----- Exercise data
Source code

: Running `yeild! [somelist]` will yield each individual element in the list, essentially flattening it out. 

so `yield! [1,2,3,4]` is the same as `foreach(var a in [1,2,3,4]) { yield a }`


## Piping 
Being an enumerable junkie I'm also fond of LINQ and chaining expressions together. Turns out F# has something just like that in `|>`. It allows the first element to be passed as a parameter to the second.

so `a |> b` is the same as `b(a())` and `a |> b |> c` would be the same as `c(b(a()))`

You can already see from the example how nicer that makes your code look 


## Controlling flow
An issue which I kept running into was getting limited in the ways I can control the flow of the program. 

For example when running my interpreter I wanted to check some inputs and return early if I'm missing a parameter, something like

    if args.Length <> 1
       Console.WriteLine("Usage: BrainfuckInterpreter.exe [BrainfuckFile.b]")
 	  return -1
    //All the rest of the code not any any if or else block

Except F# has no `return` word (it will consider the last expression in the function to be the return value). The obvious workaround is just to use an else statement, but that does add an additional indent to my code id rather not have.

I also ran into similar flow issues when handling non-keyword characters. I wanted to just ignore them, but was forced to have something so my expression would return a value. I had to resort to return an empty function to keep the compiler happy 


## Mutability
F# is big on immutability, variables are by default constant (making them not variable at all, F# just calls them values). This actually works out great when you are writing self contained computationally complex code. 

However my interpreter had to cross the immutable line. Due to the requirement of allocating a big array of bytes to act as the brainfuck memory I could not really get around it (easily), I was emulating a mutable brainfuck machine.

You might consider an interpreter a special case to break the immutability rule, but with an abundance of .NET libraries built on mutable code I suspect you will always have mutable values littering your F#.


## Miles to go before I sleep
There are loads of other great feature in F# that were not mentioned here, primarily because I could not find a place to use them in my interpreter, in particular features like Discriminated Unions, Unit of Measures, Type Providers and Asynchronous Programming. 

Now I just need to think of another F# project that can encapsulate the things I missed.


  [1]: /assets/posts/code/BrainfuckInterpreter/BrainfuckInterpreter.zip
----------
→ Work instructions
Each line from the line holding "Now I just need" through the end of the material above is to be printed exactly, both ends included, and no other line is to appear.

→ Written response
Now I just need to think of another F# project that can encapsulate the things I missed.


  [1]: /assets/posts/code/BrainfuckInterpreter/BrainfuckInterpreter.zip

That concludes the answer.